More than half of the lawai‘a (fishermen) he knows who used to fish out of Pohoiki sold their boats, not being able to make money by launching out of Hilo. Some of their boats can’t make the voyage back to the fishing grounds “we all know and depend on to survive.”
Kierkiewicz said: “Folks are going to lose their livelihoods. We’re not going to be able to access the ocean for a number of things — ocean tourists, commercial services. What if there’s a need to deploy emergency boaters because there’s folks out in distress? This is a critical asset that we have to restore.”
It’s also not just a Puna problem. The lack of an ocean access point at Pohoiki has led to overburdening other areas of the Big Island, including Keaukaha in Hilo.
“They don’t have places to take their keiki to go swimming, fishing, whatever it is [in Puna], and they’re coming into Keaukaha because that’s the closest ocean recreation they can get,” Councilwoman Sue Lee Loy said.
Unfortunately, bills in the State Legislature to fund the boat ramp’s restoration have stalled. One of those measures is House Bill 701, the only Pohoiki-related bill put forth this year. The proposed legislation, which would provide funding to the Hawai‘i Department of Transportation for the dredging project, is sponsored by Big Island lawmaker and Vice Speaker of the House Greggor Ilagan.
The House Committee on Water and Land referred the bill to the House Finance Committee, but it has not moved since Feb. 9, and with less than three weeks left in the 2023 legislative session, it likely won’t.
Hawai‘i Gov.
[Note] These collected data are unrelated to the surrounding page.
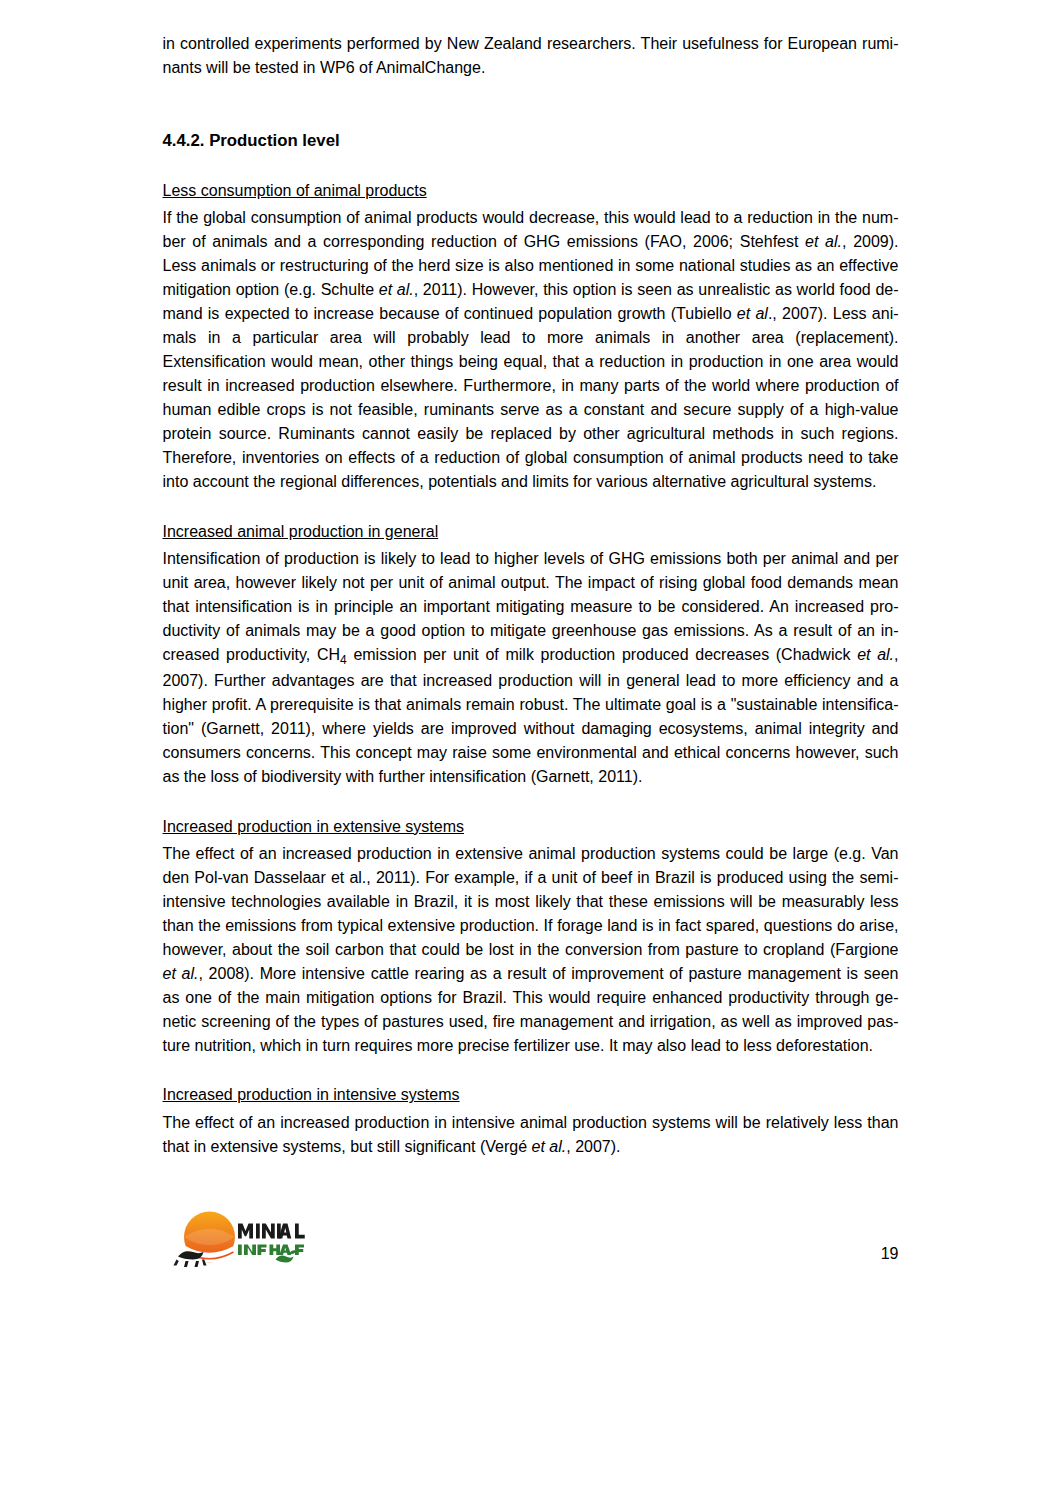in controlled experiments performed by New Zealand researchers. Their usefulness for European ruminants will be tested in WP6 of AnimalChange.
4.4.2. Production level
Less consumption of animal products
If the global consumption of animal products would decrease, this would lead to a reduction in the number of animals and a corresponding reduction of GHG emissions (FAO, 2006; Stehfest et al., 2009). Less animals or restructuring of the herd size is also mentioned in some national studies as an effective mitigation option (e.g. Schulte et al., 2011). However, this option is seen as unrealistic as world food demand is expected to increase because of continued population growth (Tubiello et al., 2007). Less animals in a particular area will probably lead to more animals in another area (replacement). Extensification would mean, other things being equal, that a reduction in production in one area would result in increased production elsewhere. Furthermore, in many parts of the world where production of human edible crops is not feasible, ruminants serve as a constant and secure supply of a high-value protein source. Ruminants cannot easily be replaced by other agricultural methods in such regions. Therefore, inventories on effects of a reduction of global consumption of animal products need to take into account the regional differences, potentials and limits for various alternative agricultural systems.
Increased animal production in general
Intensification of production is likely to lead to higher levels of GHG emissions both per animal and per unit area, however likely not per unit of animal output. The impact of rising global food demands mean that intensification is in principle an important mitigating measure to be considered. An increased productivity of animals may be a good option to mitigate greenhouse gas emissions. As a result of an increased productivity, CH4 emission per unit of milk production produced decreases (Chadwick et al., 2007). Further advantages are that increased production will in general lead to more efficiency and a higher profit. A prerequisite is that animals remain robust. The ultimate goal is a "sustainable intensification" (Garnett, 2011), where yields are improved without damaging ecosystems, animal integrity and consumers concerns. This concept may raise some environmental and ethical concerns however, such as the loss of biodiversity with further intensification (Garnett, 2011).
Increased production in extensive systems
The effect of an increased production in extensive animal production systems could be large (e.g. Van den Pol-van Dasselaar et al., 2011). For example, if a unit of beef in Brazil is produced using the semi-intensive technologies available in Brazil, it is most likely that these emissions will be measurably less than the emissions from typical extensive production. If forage land is in fact spared, questions do arise, however, about the soil carbon that could be lost in the conversion from pasture to cropland (Fargione et al., 2008). More intensive cattle rearing as a result of improvement of pasture management is seen as one of the main mitigation options for Brazil. This would require enhanced productivity through genetic screening of the types of pastures used, fire management and irrigation, as well as improved pasture nutrition, which in turn requires more precise fertilizer use. It may also lead to less deforestation.
Increased production in intensive systems
The effect of an increased production in intensive animal production systems will be relatively less than that in extensive systems, but still significant (Vergé et al., 2007).
19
Josh Green, however, included the $40 million for the project in his budget request to legislators.
“Removing the volcanic debris and re-opening the Pohoiki boat ramp is vital to the health and well-being of the Puna community,” says a message on the website of Ilagan’s office. “Re-opening Pohoiki boat ramp remains our office’s top priority.”
Councilman Matt Kaneali‘i-Kleinfelder said it’s unfortunate that some members of the State Legislature don’t understand the importance of the harbor and boat ramp at Pohoiki and what Puna has lost. He added that it is another example of officials making promises to Puna but then ultimately not following through.
“This should not, this cannot, be one of them,” Kaneali‘i-Kleinfelder said. “You shouldn’t have to put this resolution forward, honestly, and they shouldn’t need a reminder of what they’ve lost.”
Now is the right time to do it, too. Kierkiewicz said with the County committed to restoring Pohoiki Road and existing boat ramp infrastructure already in place, “it just makes sense for us to invest our time and energy in restoring the bay to pre-eruption conditions.”
The state also can be reimbursed by FEMA for 75% of the $40 million price tag. However, she said there’s been no formal commitment by the feds for disaster recovery money for the boat ramp. Ilagan is working closely with FEMA to get a guarantee that the state will be reimbursed for the Pohoiki project.
“We’re coming up on the fifth anniversary of the eruption in May, and my heart continues to break for my community,” Kierkiewicz said. “I think we’re all tired and we want action, but we can’t give up.”
Pleaded Sylva: “I really hope we, the fishermen, have a chance at launching out of Pohoiki in the next year.”